[作業一覧]
A. ギャップイヤーの記事のうち「ギャップイヤーは、学生が」で始まる段落を、主な事実を残して箇条書きにまとめ直してください。
B. ギャップイヤーの記事の「ギャップイヤーは、学生が大学」から「学に入学することとなります。」までをすべて、「インターンシップ」を「職業体験」に差し替えて改訂してください。

[本文抜粋]
=======
- 更新日 : 2024年8月29日
ギャップイヤーとは?大学の取り組みや事例、メリット・デメリットを解説
ギャップイヤーとは学生が進学や就職の前に長期の休みを取り、学業から離れたさまざまな経験を積む期間のことです。本記事ではギャップイヤーの過ごし方とギャップイヤーのメリット・デメリット、ギャップイヤーに力を入れている大学の取り組みなどについて解説します。ギャップイヤーに興味のある方はぜひ参考にしてください。
目次
ギャップイヤーとは?
ギャップイヤーは、学生が大学入学前や在学中に一時的な休学期間を設け、学外での多様な経験を積むための期間です。この期間を利用して、留学・インターンシップ・ボランティア活動などのさまざまな社会体験を行います。
ギャップイヤーの期間
通常、ギャップイヤーは1年間であることが多いです。例えば2024年の大学入試で合格した学生が、1年間のギャップイヤーを取得した場合、2025年の4月から本大学に入学することとなります。
ギャップイヤーを選択する理由や目的は人それぞれですが、普段の生活や勉強から離れることで得られる経験は大変貴重です。日本ではまだ浸透していませんが、ギャップイヤー制度に力を入れている大学もあります。
=======
[提供データ]
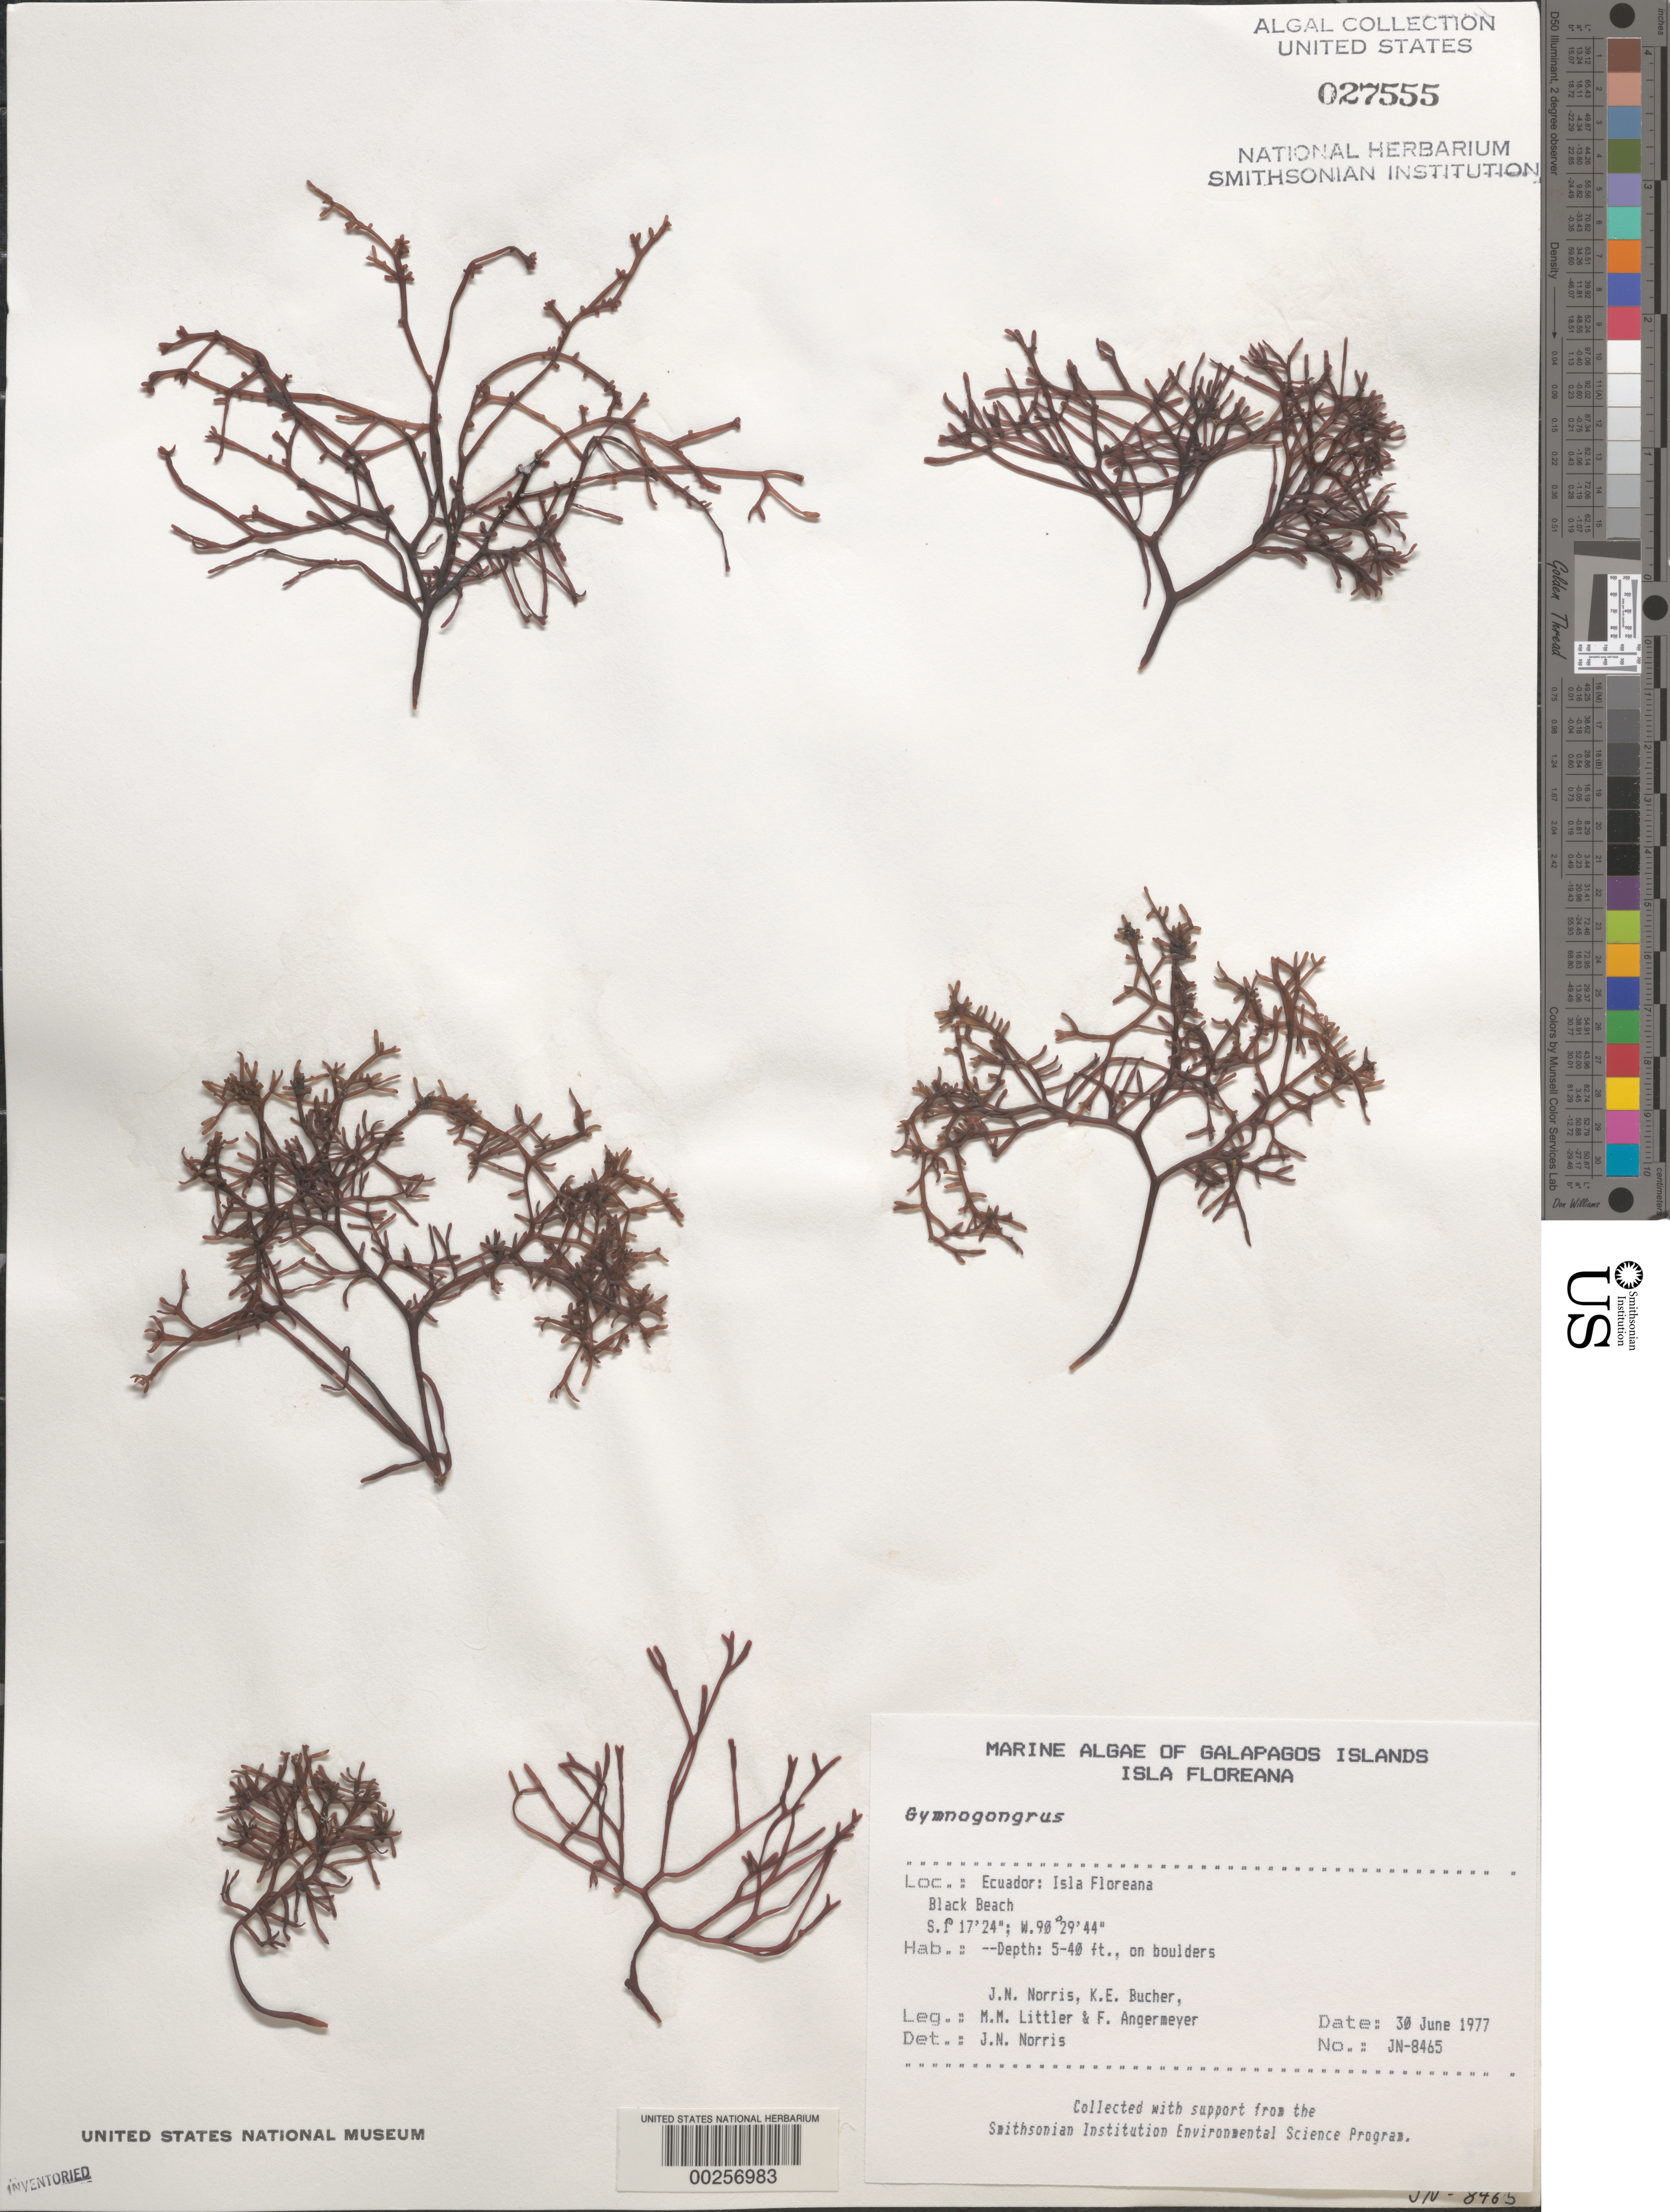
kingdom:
=======
[各作業の回答]
A.
- 学生が大学入学前や在学中に一時的な休学期間を設ける
- 学外での多様な経験を積むための期間
- 留学・インターンシップ・ボランティア活動などの社会体験を行う

B.
ギャップイヤーは、学生が大学入学前や在学中に一時的な休学期間を設け、学外での多様な経験を積むための期間です。この期間を利用して、留学・職業体験・ボランティア活動などのさまざまな社会体験を行います。
ギャップイヤーの期間
通常、ギャップイヤーは1年間であることが多いです。例えば2024年の大学入試で合格した学生が、1年間のギャップイヤーを取得した場合、2025年の4月から本大学に入学することとなります。